Wright State engineering Ph.D. student Morgan Highlander receives a prestigious NIH award

Morgan Highlander, who is pursuing a Ph.D. in engineering at Wright State, received a prestigious two-year National Institutes of Health diversity award to support her research on amyotrophic lateral sclerosis or ALS.

First-generation college success stories come from all sorts of student backgrounds. Few who know her are surprised that Morgan Highlander, who hails from a rural community in Darke County, is one of those stories.

While she originally envisioned basketball as key to her future success, today Highlander seeks to emulate Marie Curie more so than Caitlin Clark, as her academic pursuits have leapfrogged athletics.

Highlander is pursuing a Ph.D. in engineering with a focus in biomedical systems, or neuroengineering, from Wright State University after receiving her bachelor’s degree in electrical engineering and her master’s degree in biomedical engineering from Wright State.

She received a prestigious two-year National Institutes of Health diversity award through the National Institute of Neurological Disorders and Stroke to support her research project studying motoneurons in amyotrophic lateral sclerosis (ALS), or Lou Gehrig’s disease. The award will fund the remainder of Highlander’s predoctoral training and allow her to travel and share her work at national and international conferences.

“My current project is the development of a new automated and unbiased way to analyze potassium channels which we think are playing important roles in ALS,” said Highlander. “We believe this new methodology will improve our understanding of ALS mechanisms that are not fully understood in the field. Hopefully, my research will reveal new targets for future therapies and treatments.”

Growing up on a farm about an hour’s drive from Wright State, Highlander defied some traditional conventions that can define families from small, rural communities.

She set her sights on academics as a vehicle to help her break out of the mold, but her competitive mindset also followed her to the basketball court, where she spent hundreds of hours honing her roundball skills.

“It was never my plan to attend Wright State because my sights were set on pursuing a basketball scholarship where I was being recruited elsewhere,” she said.

So, when she decided not to pursue her basketball career and stay close to her family, she said a “happy accident” brought her to Wright State on a full academic scholarship instead.

“Basketball will always hold a special place in my heart,” she said. “It taught me so much about hard work, dedication, being a team player and being a gracious winner and loser. But my education was the real gateway to my future.”

Highlander said she felt at home for the first time in her life in Wright State’s College of Engineering and Computer Science and over the past decade has met many influential and inspiring people.

“I was and am free to be my authentically nerdy self,” she said.

The field of neuroscience first became a fascination for Highlander after her brother suffered a spinal cord injury while she was in high school. It became her goal to help those living with injury and disease.

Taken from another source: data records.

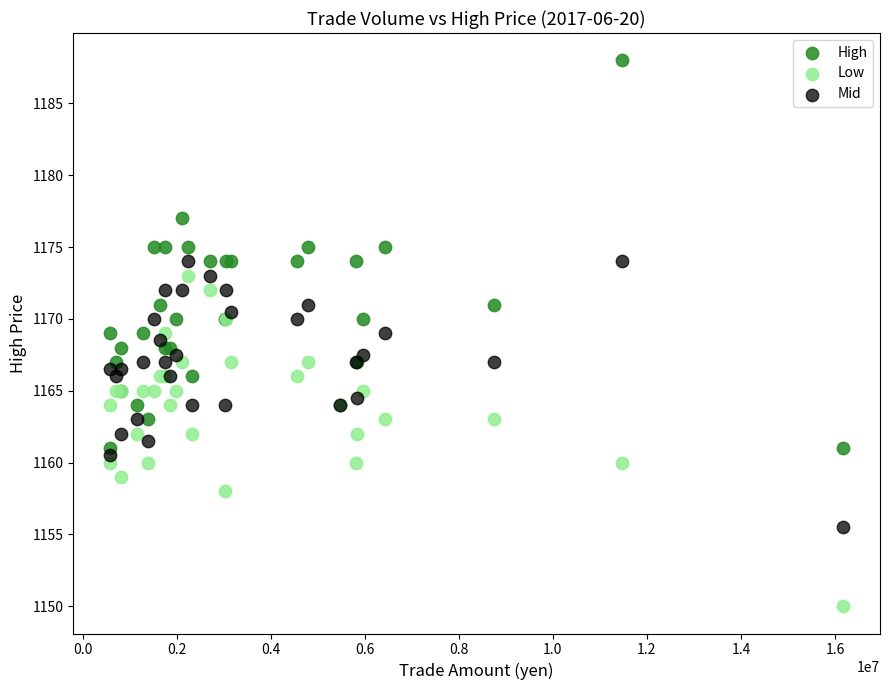

What are all the series names shown in the legend?

High, Low, Mid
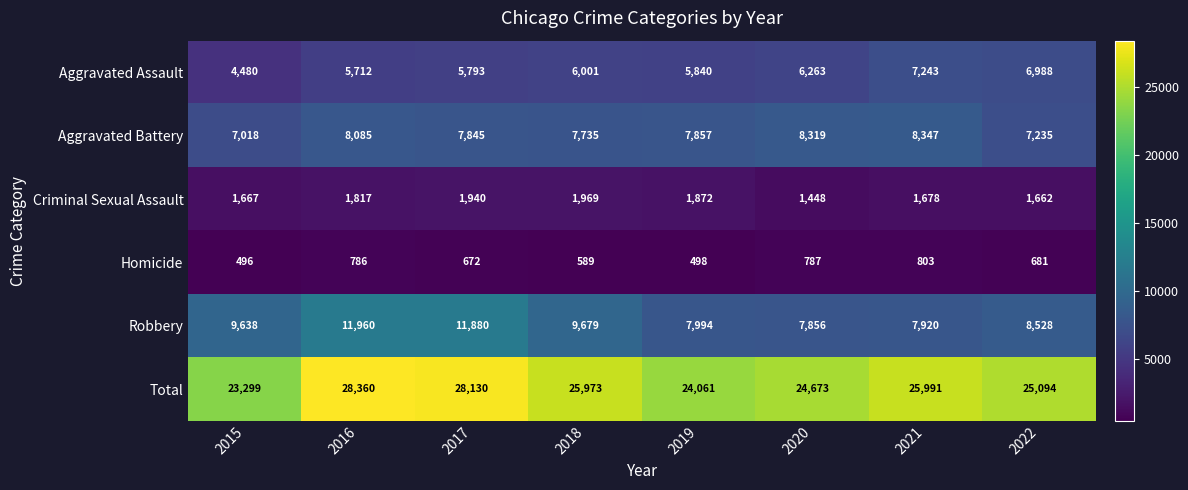

What value does the Robbery series have at 2019, to the nearest 10?

7990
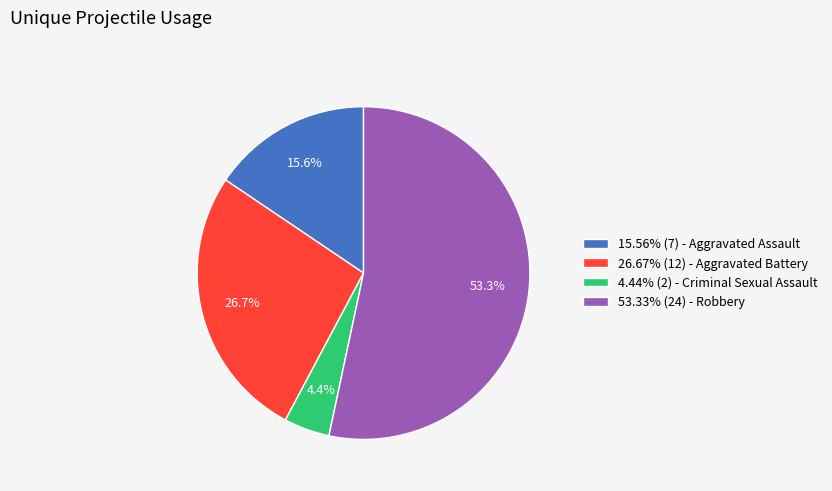

Is there a majority slice in this chart?

Yes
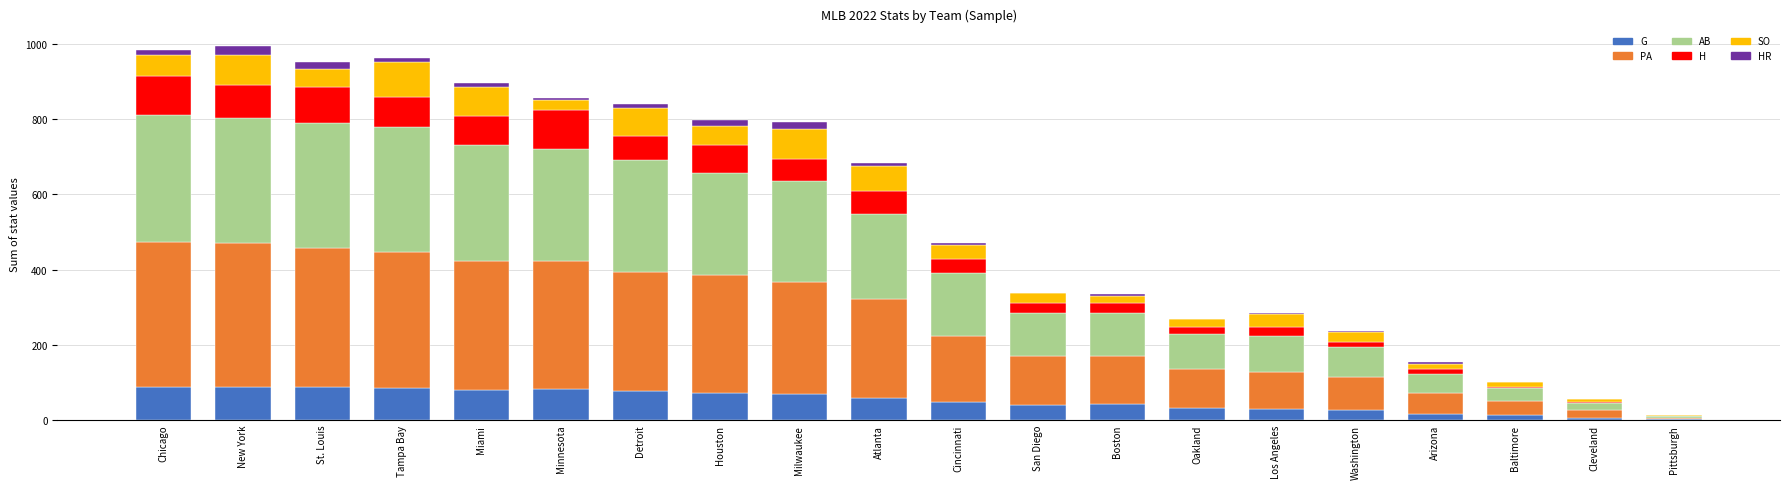

What is the maximum value for G?

89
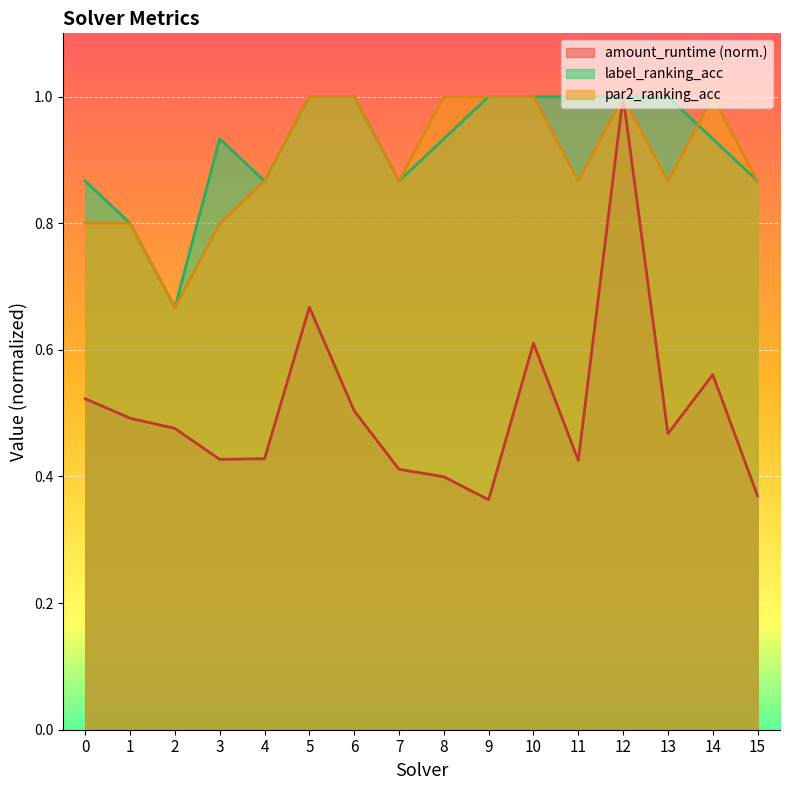

What is the total value across all series at 9?

2.4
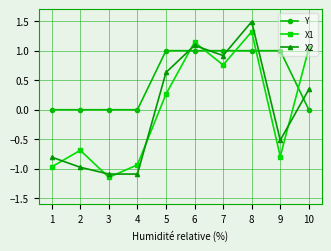

The Y series shows 0.5 at 8. True or false?

False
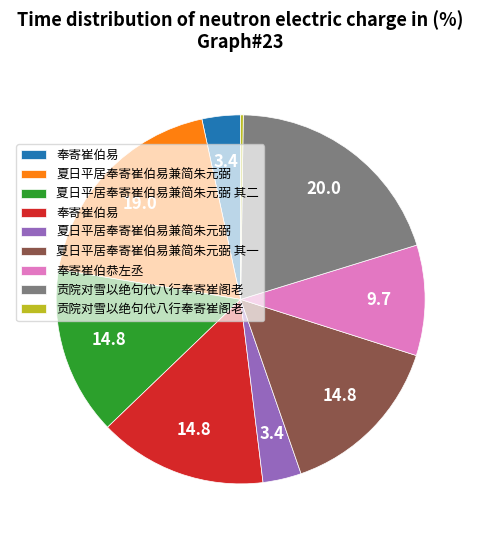

Is there a majority slice in this chart?

No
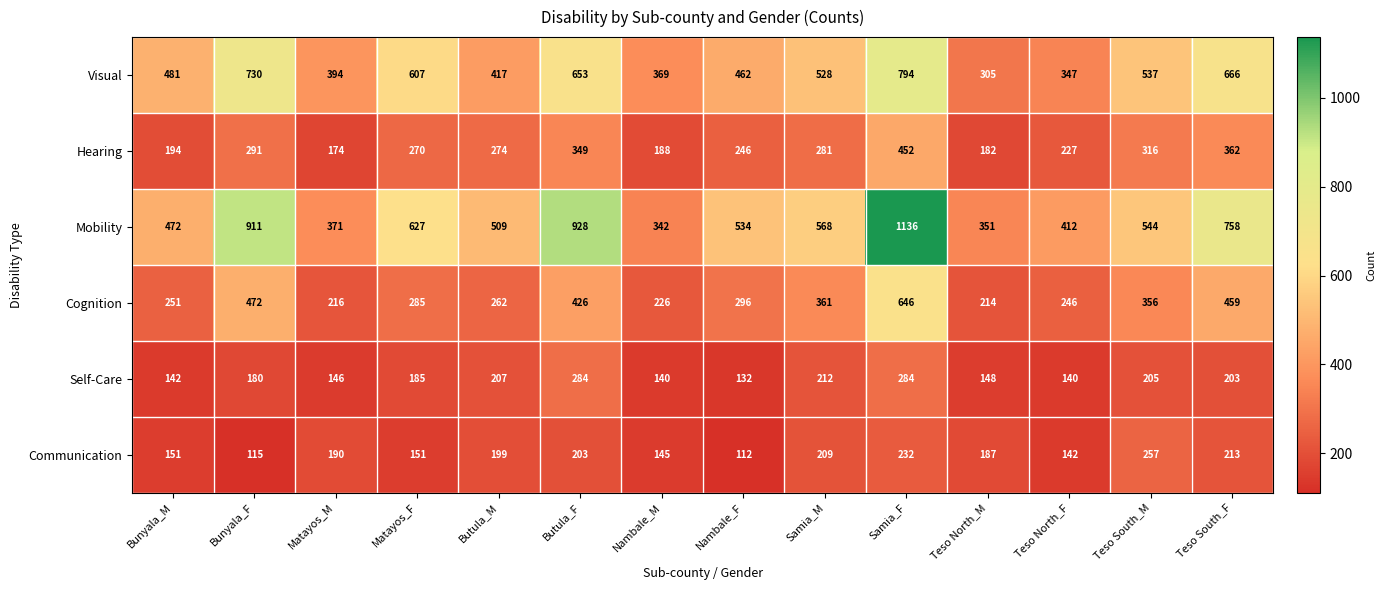

What is the average value of the Hearing series?

272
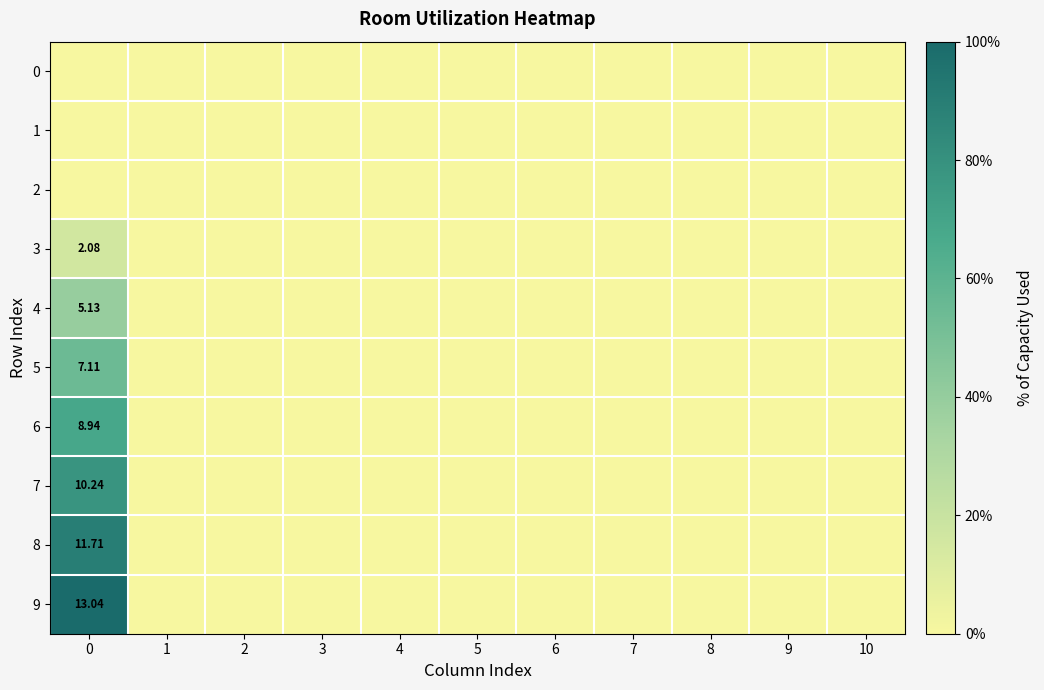

At 10, list the series in order from smallest to largest.

0, 1, 2, 3, 4, 5, 6, 7, 8, 9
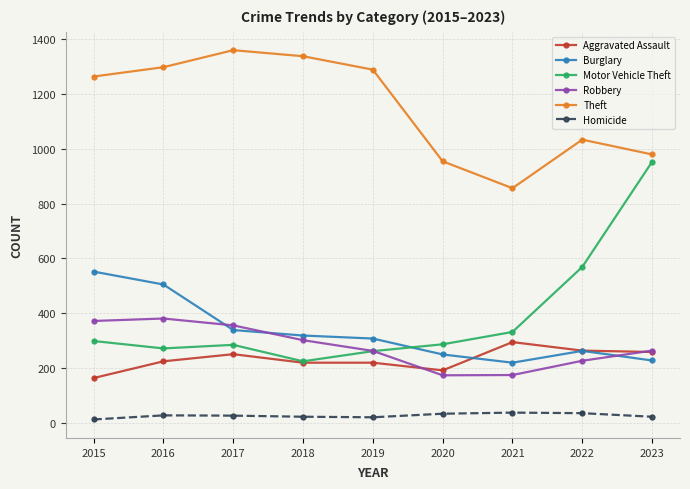

What is the difference between the highest and lowest values at 2021?

818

Highlander found a unique niche for applying her electrical engineering background in studying motoneurons in the research lab of Sherif Elbasiouny, Ph.D., the Wright State University and Premier Health endowed chair in neurodegenerative diseases research, director of neuroengineering education and research, and professor in the Department of Biomedical, Industrial and Human Factors Engineering.

“I very much believe in Morgan’s abilities,” said Elbasiouny. “Whenever we have a difficult research project in the lab, she is among the first who come to my mind for people who can do work and get the project done. I predict a very bright future for Morgan.”

Originally, Highlander considered pursuing a doctorate because she loves teaching.

“But then I discovered this wildly interesting neuroengineering research,” she said. “I still have a passion to teach, but now I hope to do that beyond the traditional classroom in a mentorship/advisory role by running my own research lab in the future.”

Her hope is to one day develop a device or therapy to help her brother and others like him who live with lingering symptoms from their injuries.

Highlander met her husband, Tyler, at Wright State nearly 10 years ago and together they have a son and a daughter.

She encourages others to “let your passion evolve and don’t be afraid to take a nontraditional or unexpected path.”